Queen Anne's Bounty Act 1707
- Parliament of Great Britain
- Long title: An Act to inlarge the time for returning the certificates of all ecclesiastical livings, not exceeding the yearly value of fifty pounds; as also for discharging all livings of that value from the payment of first-fruits; and for allowing time to archbishops and bishops, and other dignitaries, for payment of their first-fruits.
- Citation: 6 Ann. c. 54; 6 Ann. c. 27;
- Territorial extent: Great Britain

Dates
- Royal assent: 1 April 1708
- Commencement: 23 October 1707
- Repealed: 16 July 1926

Other legislation
- Amended by: Statute Law Revision Act 1887; Statute Law Revision Act 1888;
- Repealed by: First Fruits and Tenths Measure 1926

Status: Repealed

Text of statute as originally enacted

= Queen Anne's Bounty Act 1707 =

Act of the Parliament of Great Britain

The Queen Anne's Bounty Act 1707 (6 Ann. c. 54) was an act of the Parliament of Great Britain. It was one of the Queen Anne's Bounty Acts 1706 to 1870.

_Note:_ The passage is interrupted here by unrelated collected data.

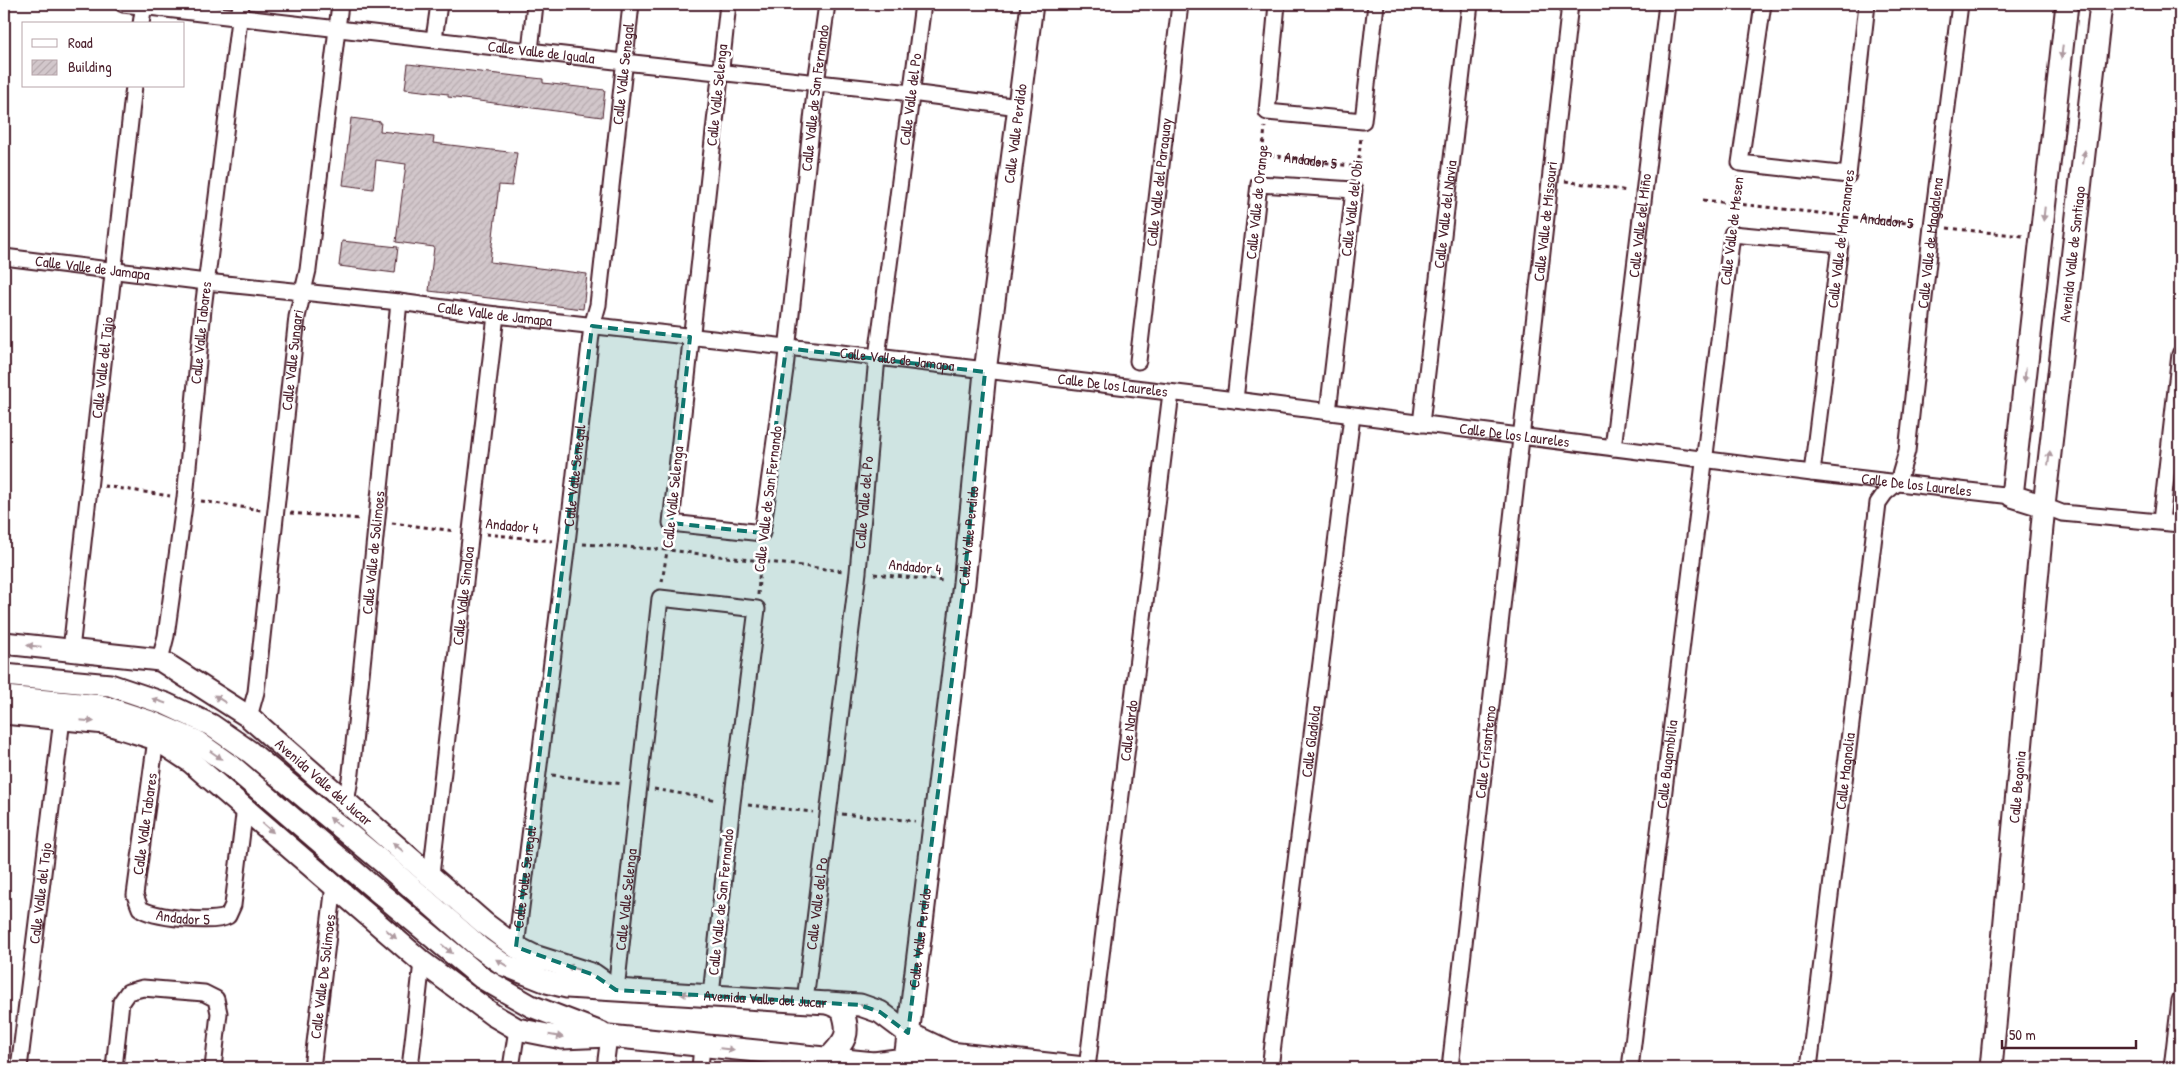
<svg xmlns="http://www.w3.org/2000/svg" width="2184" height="1072" viewBox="0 0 2184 1072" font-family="'Patrick Hand',sans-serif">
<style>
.building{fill:url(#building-hatch);stroke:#4a1f2b}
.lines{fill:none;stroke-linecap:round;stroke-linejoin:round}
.street-casing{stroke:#4a1f2b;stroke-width:19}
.secondary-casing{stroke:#4a1f2b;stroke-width:25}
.path{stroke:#4a1f2b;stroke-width:3;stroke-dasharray:4 4;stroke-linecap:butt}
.street{stroke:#fff;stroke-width:15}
.secondary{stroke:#fff;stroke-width:21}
.oneway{fill:#ae9aa0}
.marked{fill:#0f766e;fill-opacity:0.2;stroke:#0f766e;stroke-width:4;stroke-dasharray:10 6;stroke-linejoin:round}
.labels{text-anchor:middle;stroke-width:5;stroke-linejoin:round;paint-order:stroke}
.street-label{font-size:15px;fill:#4a1f2b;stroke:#fff}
</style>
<defs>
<pattern id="building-hatch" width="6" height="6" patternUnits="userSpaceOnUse" patternTransform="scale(1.25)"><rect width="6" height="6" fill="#d2c7cb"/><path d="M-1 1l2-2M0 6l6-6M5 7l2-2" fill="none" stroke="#b6aaae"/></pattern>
</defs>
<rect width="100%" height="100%" fill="#fff"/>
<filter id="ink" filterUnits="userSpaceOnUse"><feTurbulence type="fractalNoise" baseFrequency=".02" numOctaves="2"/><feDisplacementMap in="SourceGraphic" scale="10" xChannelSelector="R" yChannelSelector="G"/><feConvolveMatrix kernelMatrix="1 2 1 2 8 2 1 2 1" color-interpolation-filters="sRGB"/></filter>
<g filter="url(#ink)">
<path class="building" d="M408,64L543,79V83L605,90L602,117L448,97V94L405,89Z
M351,118L381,122L380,131L434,137L433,143L517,153L512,186L499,185L490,262L587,274L583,309L429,291L434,247L396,242L406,164L376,160L373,189L343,185Z
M342,241L398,247L395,273L339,266Z"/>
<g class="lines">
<defs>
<g id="street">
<path id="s3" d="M123,4L624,62L911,93L1019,107"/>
<path id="s4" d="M728,4L671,523L762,533L785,369L816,83L827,4"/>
<path d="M1277,4L1267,112L1363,121L1376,4"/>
<path d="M1763,4L1740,163L1848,175L1867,4"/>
<path d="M141,24L144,4"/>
<path d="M434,39L439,4"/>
<path d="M530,51L535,4"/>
<path id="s5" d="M4,257L206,282L399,302L496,315L877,357L1235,400L1812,473L2012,496"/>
<path id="s6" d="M1138,361L1180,4"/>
<path d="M1235,400L1259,184L1354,190L1328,412"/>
<path id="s7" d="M1421,424L1470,4"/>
<path id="s8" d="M1613,448L1667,4"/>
<path d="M2044,506L2062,513L2180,524"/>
<path d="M2161,521L2180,354"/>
<path id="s9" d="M71,650L134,86"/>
<path id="s10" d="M160,660L166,636L185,498L203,309L241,4"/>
<path id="s11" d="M249,717L256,692L297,317L308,270L340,4"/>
<path id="s12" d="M156,739L135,895L140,908C152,918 215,924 228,916L233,905L245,807"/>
<path id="s13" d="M346,803L351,773L399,302"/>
<path id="s14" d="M431,875L496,315"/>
<path id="s15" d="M516,947L567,543L592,326L598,305L631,4"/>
<path id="s16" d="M616,990L660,598L757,609L732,803L711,995"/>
<path id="s17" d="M805,1001L858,572L877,357L923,4"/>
<path id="s18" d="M19,1068L62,719"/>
<path d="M114,1068L121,1002L128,992L143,988L204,993L216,999L219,1013L213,1068"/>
<path id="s19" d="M312,1068L334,885"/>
<path d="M410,1068L422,962"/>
<path d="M511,1068L517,1029"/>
<path d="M605,1068L609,1036"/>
<path d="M700,1068L702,1046"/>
<path id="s20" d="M1087,1068L1171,393"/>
<path id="s21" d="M1270,1068L1352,416"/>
<path id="s22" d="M1450,1068L1570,4"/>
<path id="s23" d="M1630,1068L1732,234L1840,244L1812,473"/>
<path id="s24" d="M1809,1068L1878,503L1885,493L1898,482L1907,451L1932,226L1960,4"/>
<path d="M2172,1068L2180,1000"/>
</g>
<g id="secondary">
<path d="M2044,506L2012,496L2067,4"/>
<path id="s25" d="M4,643L160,660L249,717L484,923L516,947L534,956L594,975L611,987"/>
<path id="s26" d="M4,675L110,685L166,704L211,725L250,752L386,865L479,947L504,965L547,982L567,987L860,1005L880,1012L908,1033L950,1053"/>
<path d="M4,697L102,706L154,723L196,741L234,768L369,884L482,978L531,1006L601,1033"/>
<path d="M4,713L105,723L156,739L191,762L422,962L493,1015L517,1029L562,1038L609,1036L874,1063L950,1053L1084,1068"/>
<path d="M828,1003L842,1009C851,1035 846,1040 828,1059"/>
<path id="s27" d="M904,1068L964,583L985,372L1032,4"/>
<path id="s28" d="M1991,1068L2044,506L2101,4"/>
</g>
</defs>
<use href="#street" class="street-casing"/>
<use href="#secondary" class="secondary-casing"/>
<g class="path">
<path id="s1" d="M1262,154L1358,167"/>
<path d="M1261,168L1265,127"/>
<path d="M1357,175L1361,137"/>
<path d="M1565,181L1628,191"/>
<path id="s2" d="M1703,200L1916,224"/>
<path d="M1733,218L1738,177"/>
<path d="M1947,228L2023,236"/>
<path d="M1843,229L1847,190"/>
<path d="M104,486L170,496"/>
<path d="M201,501L261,510"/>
<path d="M290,513L361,519"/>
<path d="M392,523L455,531"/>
<path d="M486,534L552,541"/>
<path d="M583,544L668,550L843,571"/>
<path d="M874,574L945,581"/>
<path d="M662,582L669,539"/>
<path d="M758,595L761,549"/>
<path d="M552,775L623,784"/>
<path d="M654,789L717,800"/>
<path d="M748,805L813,812"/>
<path d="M842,814L915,821"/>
</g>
<use href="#street" class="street"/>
<use href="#secondary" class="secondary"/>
</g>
<defs><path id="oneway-solid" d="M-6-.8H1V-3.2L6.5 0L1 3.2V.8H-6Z" transform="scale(1.25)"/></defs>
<g class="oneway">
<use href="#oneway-solid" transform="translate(2062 52) rotate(96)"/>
<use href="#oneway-solid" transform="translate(2084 157) rotate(-83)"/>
<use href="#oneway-solid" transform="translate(2044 214) rotate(96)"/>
<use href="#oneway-solid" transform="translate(2025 375) rotate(96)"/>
<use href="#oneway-solid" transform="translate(2049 458) rotate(-83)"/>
<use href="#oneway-solid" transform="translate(34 646) rotate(-175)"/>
<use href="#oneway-solid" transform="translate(220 699) rotate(-147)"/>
<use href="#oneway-solid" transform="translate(159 701) rotate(-161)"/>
<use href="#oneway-solid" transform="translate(87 721) rotate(5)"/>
<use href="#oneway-solid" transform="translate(216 755) rotate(35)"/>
<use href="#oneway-solid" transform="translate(335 822) rotate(-140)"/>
<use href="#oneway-solid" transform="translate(268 828) rotate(41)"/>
<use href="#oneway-solid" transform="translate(398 847) rotate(-140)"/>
<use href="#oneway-solid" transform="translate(391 934) rotate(41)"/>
<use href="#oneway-solid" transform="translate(447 949) rotate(40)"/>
<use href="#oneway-solid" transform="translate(502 963) rotate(-149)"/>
<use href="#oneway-solid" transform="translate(573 968) rotate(-162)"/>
<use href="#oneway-solid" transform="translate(687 994) rotate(-177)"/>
<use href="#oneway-solid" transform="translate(867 1007) rotate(-162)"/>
<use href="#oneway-solid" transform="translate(556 1036) rotate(9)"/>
<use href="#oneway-solid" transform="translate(727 1049) rotate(6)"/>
</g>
</g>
<path class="marked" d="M592,326L690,337L671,523L762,533L786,348L985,372L964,583L908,1033L880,1012L860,1005L616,990L594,975L516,947Z"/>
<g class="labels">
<g class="street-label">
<text dy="5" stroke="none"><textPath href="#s3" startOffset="421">Calle Valle de Iguala</textPath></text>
<text dy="5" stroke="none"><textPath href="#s15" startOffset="880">Calle Valle Senegal</textPath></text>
<text transform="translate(717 95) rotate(-84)" y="5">Calle Valle Selenga</text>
<text dy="5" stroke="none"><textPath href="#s4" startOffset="1052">Calle Valle de San Fernando</textPath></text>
<text dy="5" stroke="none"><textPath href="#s17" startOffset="908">Calle Valle del Po</textPath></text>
<text dy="5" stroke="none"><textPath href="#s27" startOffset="941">Calle Valle Perdido</textPath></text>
<text dy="5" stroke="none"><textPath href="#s1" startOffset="49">Andador 5</textPath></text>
<text dy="5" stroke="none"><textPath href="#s6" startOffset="180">Calle Valle del Paraguay</textPath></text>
<text transform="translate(1257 202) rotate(-84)" y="5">Calle Valle de Orange</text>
<text transform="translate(1352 208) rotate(-83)" y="5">Calle Valle del Obi</text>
<text dy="5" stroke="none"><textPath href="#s7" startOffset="211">Calle Valle del Navia</textPath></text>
<text dy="5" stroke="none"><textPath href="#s22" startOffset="852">Calle Valle de Missouri</textPath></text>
<text dy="5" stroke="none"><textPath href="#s2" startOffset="185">Andador 5</textPath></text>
<text dy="5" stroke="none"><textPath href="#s8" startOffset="224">Calle Valle del Miño</textPath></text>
<text transform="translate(1732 231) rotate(-83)" y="5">Calle Valle de Mesen</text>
<text transform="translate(1841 239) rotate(-83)" y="5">Calle Valle de Manzanares</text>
<text dy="5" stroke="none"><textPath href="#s24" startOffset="840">Calle Valle de Magdalena</textPath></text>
<text dy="5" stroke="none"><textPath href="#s28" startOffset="818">Avenida Valle de Santiago</textPath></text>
<text dy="5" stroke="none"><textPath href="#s5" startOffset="89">Calle Valle de Jamapa</textPath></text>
<text dy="5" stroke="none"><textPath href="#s5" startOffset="494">Calle Valle de Jamapa</textPath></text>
<text dy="5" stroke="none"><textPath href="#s10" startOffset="330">Calle Valle Tabares</textPath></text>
<text dy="5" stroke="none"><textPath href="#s11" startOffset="360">Calle Valle Sungari</textPath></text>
<text dy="5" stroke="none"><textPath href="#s5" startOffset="899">Calle Valle de Jamapa</textPath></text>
<text dy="5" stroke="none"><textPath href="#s9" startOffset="284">Calle Valle del Tajo</textPath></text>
<text dy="5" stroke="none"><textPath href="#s5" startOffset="1116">Calle De los Laureles</textPath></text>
<text dy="5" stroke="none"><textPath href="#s5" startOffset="1521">Calle De los Laureles</textPath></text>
<text dy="5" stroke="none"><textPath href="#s15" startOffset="475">Calle Valle Senegal</textPath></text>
<text dy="5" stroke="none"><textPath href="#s5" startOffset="1926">Calle De los Laureles</textPath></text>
<text transform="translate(673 497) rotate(-84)" y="5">Calle Valle Selenga</text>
<text transform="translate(768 499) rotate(-83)" y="5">Calle Valle de San Fernando</text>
<text dy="5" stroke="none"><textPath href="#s17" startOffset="502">Calle Valle del Po</textPath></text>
<text transform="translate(512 526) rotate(6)" y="5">Andador 4</text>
<text dy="5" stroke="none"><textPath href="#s27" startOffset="536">Calle Valle Perdido</textPath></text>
<text dy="5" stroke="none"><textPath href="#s13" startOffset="252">Calle Valle de Solimoes</textPath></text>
<text transform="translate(915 567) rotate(6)" y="5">Andador 4</text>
<text dy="5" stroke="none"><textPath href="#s14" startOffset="281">Calle Valle Sinaloa</textPath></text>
<text dy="5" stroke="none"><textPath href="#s20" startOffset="340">Calle Nardo</textPath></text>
<text dy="5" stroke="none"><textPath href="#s21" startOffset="329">Calle Gladiola</textPath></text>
<text dy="5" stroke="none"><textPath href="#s22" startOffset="318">Calle Crisantemo</textPath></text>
<text dy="5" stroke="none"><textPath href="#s23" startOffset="306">Calle Bugambilia</textPath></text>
<text dy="5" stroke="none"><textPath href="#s24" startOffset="299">Calle Magnolia</textPath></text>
<text dy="5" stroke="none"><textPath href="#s25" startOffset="362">Avenida Valle del Jucar</textPath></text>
<text dy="5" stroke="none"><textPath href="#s28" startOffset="282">Calle Begonia</textPath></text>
<text transform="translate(145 824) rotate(-82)" y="5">Calle Valle Tabares</text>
<text dy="5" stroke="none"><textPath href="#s15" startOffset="70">Calle Valle Senegal</textPath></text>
<text dy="5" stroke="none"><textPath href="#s18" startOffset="176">Calle Valle del Tajo</textPath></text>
<text dy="5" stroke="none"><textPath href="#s16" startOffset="91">Calle Valle Selenga</textPath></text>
<text transform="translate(721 902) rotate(-84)" y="5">Calle Valle de San Fernando</text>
<text dy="5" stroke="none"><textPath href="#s17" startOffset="98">Calle Valle del Po</textPath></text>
<text dy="5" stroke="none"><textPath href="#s12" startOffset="216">Andador 5</textPath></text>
<text dy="5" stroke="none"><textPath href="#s27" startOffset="131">Calle Valle Perdido</textPath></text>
<text dy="5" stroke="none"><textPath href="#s19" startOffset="92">Calle Valle De Solimoes</textPath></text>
<text dy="5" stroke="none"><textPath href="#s26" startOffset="860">Avenida Valle del Jucar</textPath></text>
</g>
</g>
<rect width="2184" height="1072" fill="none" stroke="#fff" stroke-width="20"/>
<rect x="10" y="10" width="2164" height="1052" fill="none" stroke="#4a1f2b" stroke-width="2" filter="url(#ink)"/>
<rect x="22" y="22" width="162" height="65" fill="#ffffff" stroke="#b7a5aa"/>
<rect x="32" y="39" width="25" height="8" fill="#ffffff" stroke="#b7a5aa"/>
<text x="68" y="48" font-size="15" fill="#4a1f2b">Road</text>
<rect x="32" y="60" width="25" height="15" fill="url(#building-hatch)" stroke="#b7a5aa"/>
<text x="68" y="72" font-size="15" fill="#4a1f2b">Building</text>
<path d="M2002 1040v8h134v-8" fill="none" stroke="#4a1f2b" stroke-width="2.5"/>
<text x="2009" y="1040" font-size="15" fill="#4a1f2b" stroke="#ffffff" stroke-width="4" paint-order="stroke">50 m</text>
</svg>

The act is chapter 27 of 6 Ann. in common printed editions.

== Subsequent developments ==
Sections 2 and 3 and 4 were repealed by section 1 of, and the schedule to, the Statute Law Revision Act 1887 (50 & 51 Vict. c. 59).

The whole act was repealed by section 6 of, and schedule 2 to, the First Fruits and Tenths Measure 1926 (No 5), which came into force on 16 July 1926.